▶ [Exercises]
1. In the Boost Wave thread, condense the paragraph beginning "C++11 support consists of three things" into a short list that keeps its main facts.
2. Continue the Boost Wave thread from the point where it stops.

▶ [Selected excerpt]

I don't know what the problem is yet, but I do have a workaround for you to try:

Replace this line:

ctx.set_language(/*language=*/boost::wave::language_support::support_cpp11);

with these two:

ctx.set_language(boost::wave::enable_long_long(ctx.get_language()));
ctx.set_language(boost::wave::enable_variadics(ctx.get_language()));

C++11 support consists of three things: long long, variadics, and a removal of a warning when the input does not end in a newline. It seems like the third feature is interacting with the found_unknown_directive hook.

jefftrull commented 2 years ago

I think I have a fix, and a tentative root cause... the "ignore lack of newline before EOF" feature is checked in one place unconditionally, regardless of whether we are actually looking at EOF. Can you try changing this line to:

    return need_no_newline_at_end_of_file(ctx.get_language()) &&
        ((it == end) || (T_EOF == token_id(*it)));

and let me know if it works for you?

realazthat commented 2 years ago

and let me know if it works for you?

Nope, I don't think it is working :(

jefftrull commented 2 years ago

OK! did the behavior change in any way? For me, this causes the found_unknown_directive callback to start firing. New output:

generated_token()
 token.is_valid(): true
 token_id: 402915724
 boost::wave::get_token_name(token_id): POUND
 token.get_value(): #
generated_token()
 token.is_valid(): true
 token_id: 134480252
 boost::wave::get_token_name(token_id): IDENTIFIER
 token.get_value(): version
generated_token()

Saved entries
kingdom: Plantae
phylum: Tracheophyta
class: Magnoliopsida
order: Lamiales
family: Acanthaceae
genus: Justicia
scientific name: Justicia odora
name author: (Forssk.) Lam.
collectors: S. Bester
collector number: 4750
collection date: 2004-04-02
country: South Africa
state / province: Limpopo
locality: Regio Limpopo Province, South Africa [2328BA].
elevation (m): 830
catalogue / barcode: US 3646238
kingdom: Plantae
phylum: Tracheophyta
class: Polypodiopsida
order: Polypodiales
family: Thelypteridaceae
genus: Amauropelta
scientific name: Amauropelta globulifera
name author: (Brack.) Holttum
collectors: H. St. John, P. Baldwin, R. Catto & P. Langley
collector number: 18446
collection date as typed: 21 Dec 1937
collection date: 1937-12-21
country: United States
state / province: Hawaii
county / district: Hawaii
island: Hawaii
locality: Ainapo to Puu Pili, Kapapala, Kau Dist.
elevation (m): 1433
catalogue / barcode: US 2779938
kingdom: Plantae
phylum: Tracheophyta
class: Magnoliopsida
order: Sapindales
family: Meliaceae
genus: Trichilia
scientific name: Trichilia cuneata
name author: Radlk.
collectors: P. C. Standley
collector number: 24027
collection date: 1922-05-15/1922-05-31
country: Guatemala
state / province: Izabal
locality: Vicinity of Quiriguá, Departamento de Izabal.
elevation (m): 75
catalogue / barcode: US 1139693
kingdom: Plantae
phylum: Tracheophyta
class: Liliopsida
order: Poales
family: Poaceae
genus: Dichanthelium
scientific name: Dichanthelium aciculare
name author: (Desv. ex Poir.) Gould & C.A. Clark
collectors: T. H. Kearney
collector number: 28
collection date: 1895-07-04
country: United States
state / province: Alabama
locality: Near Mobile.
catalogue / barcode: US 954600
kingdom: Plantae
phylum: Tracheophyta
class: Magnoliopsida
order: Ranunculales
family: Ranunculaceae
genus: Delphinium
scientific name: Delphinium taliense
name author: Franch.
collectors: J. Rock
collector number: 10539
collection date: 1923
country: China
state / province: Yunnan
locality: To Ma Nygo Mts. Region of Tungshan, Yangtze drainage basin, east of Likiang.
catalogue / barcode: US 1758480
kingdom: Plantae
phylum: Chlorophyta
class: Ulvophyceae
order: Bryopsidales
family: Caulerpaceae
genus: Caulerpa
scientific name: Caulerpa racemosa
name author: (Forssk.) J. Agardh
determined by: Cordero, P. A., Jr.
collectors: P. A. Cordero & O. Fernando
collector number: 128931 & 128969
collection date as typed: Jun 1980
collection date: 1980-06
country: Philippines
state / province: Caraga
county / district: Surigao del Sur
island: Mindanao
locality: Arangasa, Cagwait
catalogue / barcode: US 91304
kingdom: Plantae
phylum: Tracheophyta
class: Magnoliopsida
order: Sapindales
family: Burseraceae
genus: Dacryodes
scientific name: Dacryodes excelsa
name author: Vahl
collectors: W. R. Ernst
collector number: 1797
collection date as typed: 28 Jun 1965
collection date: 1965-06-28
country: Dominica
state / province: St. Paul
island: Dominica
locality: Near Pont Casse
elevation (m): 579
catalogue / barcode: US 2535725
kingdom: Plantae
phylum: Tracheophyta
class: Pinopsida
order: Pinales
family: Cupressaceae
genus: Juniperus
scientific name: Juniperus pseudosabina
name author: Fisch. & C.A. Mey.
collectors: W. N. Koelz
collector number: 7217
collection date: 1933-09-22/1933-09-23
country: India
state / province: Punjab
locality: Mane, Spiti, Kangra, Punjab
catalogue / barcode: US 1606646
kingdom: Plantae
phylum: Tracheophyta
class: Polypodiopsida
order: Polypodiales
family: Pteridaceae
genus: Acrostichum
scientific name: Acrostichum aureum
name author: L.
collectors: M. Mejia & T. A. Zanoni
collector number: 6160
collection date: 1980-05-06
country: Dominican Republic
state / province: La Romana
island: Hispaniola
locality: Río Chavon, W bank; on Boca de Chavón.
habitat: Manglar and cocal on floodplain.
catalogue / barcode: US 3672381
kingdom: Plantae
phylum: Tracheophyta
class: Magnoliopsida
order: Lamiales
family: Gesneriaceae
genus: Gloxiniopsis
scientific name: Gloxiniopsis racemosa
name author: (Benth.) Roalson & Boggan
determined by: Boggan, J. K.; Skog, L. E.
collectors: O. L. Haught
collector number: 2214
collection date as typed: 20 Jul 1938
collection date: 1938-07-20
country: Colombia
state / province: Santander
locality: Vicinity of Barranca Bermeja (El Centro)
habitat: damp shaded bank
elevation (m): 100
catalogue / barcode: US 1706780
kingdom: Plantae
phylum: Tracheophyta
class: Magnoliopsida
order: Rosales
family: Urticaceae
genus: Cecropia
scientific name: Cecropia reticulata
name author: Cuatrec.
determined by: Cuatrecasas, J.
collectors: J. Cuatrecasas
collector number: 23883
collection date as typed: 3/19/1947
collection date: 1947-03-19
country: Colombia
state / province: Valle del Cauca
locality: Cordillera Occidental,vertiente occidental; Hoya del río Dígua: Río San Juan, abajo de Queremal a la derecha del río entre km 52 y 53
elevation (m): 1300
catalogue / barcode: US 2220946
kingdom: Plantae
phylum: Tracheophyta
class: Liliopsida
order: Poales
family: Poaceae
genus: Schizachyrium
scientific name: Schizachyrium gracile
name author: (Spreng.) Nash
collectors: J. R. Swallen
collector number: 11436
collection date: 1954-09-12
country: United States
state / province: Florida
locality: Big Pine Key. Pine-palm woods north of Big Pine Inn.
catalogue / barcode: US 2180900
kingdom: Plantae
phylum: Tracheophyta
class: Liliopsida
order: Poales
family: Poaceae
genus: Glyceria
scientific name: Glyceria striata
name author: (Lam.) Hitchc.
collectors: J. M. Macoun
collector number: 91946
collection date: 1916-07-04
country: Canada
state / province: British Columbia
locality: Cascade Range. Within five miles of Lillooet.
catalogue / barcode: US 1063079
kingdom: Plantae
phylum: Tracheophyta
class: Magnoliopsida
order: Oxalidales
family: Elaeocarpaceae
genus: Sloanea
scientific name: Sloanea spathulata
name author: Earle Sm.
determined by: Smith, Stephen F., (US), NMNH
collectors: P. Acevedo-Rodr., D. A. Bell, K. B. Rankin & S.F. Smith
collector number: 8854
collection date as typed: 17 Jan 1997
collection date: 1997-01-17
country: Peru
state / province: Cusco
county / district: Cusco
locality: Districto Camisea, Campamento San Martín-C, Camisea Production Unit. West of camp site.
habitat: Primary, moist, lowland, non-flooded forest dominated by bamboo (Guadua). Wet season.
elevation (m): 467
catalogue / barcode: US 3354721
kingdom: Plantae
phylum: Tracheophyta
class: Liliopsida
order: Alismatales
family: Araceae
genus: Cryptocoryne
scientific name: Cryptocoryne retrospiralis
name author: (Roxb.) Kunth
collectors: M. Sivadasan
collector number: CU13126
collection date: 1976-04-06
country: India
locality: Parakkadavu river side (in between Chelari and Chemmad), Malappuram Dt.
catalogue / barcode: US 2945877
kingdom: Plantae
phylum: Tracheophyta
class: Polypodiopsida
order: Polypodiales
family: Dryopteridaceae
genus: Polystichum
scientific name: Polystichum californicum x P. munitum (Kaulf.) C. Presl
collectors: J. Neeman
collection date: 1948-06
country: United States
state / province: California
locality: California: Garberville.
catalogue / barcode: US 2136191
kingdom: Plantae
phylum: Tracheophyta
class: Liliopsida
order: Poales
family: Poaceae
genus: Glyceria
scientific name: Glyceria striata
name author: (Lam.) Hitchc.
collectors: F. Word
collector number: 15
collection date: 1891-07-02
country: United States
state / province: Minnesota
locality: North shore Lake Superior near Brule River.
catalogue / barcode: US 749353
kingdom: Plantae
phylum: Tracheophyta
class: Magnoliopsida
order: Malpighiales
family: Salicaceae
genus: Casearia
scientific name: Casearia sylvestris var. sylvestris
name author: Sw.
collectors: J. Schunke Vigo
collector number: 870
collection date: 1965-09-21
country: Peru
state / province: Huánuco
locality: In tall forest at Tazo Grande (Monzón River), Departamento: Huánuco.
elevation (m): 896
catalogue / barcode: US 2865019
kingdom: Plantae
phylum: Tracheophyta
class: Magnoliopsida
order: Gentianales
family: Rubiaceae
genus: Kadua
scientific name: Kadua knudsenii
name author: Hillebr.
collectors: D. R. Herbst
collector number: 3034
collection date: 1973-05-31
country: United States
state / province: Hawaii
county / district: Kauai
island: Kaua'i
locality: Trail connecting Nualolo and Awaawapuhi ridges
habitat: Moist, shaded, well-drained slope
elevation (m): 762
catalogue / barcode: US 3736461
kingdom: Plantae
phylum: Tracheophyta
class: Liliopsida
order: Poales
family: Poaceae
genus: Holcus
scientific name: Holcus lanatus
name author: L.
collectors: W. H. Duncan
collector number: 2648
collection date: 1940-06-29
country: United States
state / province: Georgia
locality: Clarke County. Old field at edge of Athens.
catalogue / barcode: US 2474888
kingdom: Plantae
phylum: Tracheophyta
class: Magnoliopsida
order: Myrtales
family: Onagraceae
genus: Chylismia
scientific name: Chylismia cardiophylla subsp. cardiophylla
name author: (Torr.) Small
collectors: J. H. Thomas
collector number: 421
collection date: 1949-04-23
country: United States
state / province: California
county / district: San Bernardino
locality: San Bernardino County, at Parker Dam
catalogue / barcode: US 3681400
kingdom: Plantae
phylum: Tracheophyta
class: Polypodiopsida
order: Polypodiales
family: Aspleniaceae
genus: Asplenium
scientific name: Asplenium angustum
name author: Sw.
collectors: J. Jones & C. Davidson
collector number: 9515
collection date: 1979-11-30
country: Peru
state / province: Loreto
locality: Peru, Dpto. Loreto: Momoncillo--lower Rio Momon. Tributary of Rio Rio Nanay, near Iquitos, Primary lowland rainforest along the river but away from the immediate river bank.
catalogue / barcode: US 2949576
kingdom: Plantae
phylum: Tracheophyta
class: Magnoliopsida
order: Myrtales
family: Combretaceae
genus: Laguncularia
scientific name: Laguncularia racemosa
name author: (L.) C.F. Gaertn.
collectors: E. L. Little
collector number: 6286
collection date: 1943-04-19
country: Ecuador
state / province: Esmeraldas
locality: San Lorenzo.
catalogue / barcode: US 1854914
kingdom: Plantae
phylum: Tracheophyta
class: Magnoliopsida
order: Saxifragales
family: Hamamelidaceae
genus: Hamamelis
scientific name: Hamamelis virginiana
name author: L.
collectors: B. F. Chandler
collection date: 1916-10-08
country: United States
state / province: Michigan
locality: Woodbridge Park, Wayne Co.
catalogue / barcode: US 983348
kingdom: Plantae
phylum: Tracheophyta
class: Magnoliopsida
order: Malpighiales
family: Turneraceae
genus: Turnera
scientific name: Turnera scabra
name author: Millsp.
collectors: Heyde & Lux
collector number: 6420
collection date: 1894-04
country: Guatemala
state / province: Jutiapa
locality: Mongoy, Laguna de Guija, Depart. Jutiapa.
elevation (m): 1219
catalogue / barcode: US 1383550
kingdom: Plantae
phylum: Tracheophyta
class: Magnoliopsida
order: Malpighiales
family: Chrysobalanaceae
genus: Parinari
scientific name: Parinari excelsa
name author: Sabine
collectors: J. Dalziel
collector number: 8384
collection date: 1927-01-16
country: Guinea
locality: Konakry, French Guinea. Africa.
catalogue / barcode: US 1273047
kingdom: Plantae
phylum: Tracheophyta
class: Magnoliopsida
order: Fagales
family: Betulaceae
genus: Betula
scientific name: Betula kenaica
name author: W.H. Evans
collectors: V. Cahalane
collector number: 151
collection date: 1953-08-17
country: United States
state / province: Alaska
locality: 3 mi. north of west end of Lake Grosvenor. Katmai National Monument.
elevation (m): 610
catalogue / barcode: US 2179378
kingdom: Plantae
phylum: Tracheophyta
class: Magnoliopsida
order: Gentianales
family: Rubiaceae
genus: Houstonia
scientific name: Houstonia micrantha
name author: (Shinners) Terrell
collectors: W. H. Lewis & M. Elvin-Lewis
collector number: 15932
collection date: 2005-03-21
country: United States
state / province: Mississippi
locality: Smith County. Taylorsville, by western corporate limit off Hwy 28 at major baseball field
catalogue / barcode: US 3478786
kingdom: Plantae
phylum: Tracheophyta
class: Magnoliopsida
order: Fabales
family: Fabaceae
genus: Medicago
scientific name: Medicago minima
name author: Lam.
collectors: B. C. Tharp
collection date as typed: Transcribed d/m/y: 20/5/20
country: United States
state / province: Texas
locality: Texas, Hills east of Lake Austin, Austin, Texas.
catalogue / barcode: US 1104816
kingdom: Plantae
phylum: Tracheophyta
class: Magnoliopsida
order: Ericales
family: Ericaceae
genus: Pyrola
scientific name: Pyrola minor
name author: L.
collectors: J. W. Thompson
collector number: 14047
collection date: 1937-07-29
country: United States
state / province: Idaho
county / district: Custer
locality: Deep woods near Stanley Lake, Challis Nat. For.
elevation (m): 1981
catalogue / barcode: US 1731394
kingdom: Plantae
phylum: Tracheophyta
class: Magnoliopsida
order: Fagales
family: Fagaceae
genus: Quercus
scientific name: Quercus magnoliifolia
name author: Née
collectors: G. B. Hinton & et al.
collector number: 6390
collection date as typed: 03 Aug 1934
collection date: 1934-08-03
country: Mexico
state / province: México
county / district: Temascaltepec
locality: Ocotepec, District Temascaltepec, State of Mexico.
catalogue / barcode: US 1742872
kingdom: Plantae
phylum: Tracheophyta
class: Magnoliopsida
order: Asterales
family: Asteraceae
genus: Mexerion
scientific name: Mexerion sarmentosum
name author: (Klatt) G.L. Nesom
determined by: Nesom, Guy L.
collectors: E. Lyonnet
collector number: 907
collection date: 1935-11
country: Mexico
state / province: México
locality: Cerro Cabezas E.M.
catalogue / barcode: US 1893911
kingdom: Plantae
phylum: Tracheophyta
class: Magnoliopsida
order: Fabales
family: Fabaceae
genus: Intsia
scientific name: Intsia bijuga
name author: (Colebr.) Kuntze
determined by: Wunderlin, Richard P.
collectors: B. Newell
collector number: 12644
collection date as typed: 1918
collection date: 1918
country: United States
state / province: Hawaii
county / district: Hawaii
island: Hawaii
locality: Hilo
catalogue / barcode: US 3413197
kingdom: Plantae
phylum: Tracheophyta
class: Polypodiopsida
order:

▶ [Responses per task]
1.
- C++11 support has three parts: long long, variadics, and no warning when the input does not end in a newline.
- The third part seems to interact with the found_unknown_directive hook.

2.
 token.is_valid(): true
 token_id: 1476395402
 boost::wave::get_token_name(token_id): NEWLINE
 token.get_value(): 

found_unknown_directive, line: #,version,
,
terminate called after throwing an instance of 'boost::wrapexcept<boost::wave::preprocess_exception>'
  what():  boost::wave::preprocess_exception
Aborted
realazthat commented 2 years ago

OK my bad, it was still using the system boost, which I uninstalled and now it worked.

$ LD_LIBRARY_PATH=$HOME/boost/stage/lib/ ./a.out
found_unknown_directive, line: #,version,
,
terminate called after throwing an instance of 'boost::wrapexcept<boost::wave::preprocess_exception>'
  what():  boost::wave::preprocess_exception
Aborted

Note, I commented out the generated_token() logging, so this is consistent with your output.

jefftrull commented 2 years ago

Great! OK, what else is left? Any other behavior that seems wrong?

realazthat commented 2 years ago

Great! OK, what else is left? Any other behavior that seems wrong?

I think that does it.